Smollar raised several points to justify his separate benefit: the company's stockholders generally supported the settlement even with his buyback; he received merely a return of his original investment after 15 years; the bulk of the settlement benefits were achieved before the negotiation of his personal buyback; the special review committee recommended the settlement with the buyback; and the company indicated that Smollar's investment was actually worth more than the company was paying. The court subjected these arguments to close scrutiny "because an award of enhanced benefits to the class representatives raises a concern that the representatives have breached their duty of loyalty owed to the class." Applying that standard, the court rejected the settlement for three fundamental reasons. First, Smollar made no showing that the purchase of Smollar's stock alone conferred a corporate benefit. Second, the court had no reliable evidence that the price at which the company was re-purchasing his shares was fair and the company's assertion that the value of Smollar's shares was greater than it was paying was self-serving. Third, and most important, even if this aspect of the settlement was negotiated after all the other terms, the special benefit for Smollar "fully undercuts any appearance that the settlement is fair and reasonable to the other stockholders who apparently remain locked into their equity positions with no certain or even probable exit strategy." In short, the benefits that Smollar achieved in the settlement were outweighed by the concerns raised by his also obtaining a personal benefit unavailable to the other shareholders.

Lessons Learned

While Delaware courts recognize the important public policy favoring compromise and settlement of disputes, they also recognize their special responsibility to guard against abuse when asked to approve settlements of class and derivative litigation.

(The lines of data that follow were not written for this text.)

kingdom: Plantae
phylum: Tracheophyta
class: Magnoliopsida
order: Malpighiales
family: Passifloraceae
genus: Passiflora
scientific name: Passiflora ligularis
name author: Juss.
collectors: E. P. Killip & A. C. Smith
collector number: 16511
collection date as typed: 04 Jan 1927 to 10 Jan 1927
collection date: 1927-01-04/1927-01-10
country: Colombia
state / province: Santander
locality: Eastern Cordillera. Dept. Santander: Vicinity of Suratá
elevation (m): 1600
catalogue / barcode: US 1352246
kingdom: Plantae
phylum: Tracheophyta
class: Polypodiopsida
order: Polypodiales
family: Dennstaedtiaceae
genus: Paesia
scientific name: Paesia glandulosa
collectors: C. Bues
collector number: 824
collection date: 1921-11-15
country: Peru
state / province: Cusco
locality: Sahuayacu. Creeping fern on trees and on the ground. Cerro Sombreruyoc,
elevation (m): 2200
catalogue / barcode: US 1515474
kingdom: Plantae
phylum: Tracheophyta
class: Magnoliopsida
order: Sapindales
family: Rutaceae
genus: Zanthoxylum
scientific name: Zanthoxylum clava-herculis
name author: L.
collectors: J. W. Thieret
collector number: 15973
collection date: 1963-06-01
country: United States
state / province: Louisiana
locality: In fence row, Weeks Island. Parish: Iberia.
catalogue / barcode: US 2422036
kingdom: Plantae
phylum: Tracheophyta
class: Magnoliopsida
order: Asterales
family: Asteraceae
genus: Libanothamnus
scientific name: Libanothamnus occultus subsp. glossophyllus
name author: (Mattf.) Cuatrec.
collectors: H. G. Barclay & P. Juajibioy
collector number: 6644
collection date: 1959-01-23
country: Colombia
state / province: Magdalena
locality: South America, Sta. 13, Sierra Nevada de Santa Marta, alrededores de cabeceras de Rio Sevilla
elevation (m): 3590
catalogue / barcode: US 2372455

The duty of loyalty that a representative plaintiff owes absent class members is real and obtaining a personal benefit unavailable to the remaining class members will not pass muster without persuasive justification. Lincoln no doubt would approve as class and derivative actions (and their resolution by settlement) would not long survive were it perceived that courts were permitting representative plaintiffs to obtain a personal benefit not shared with those to whom they owe a duty of loyalty.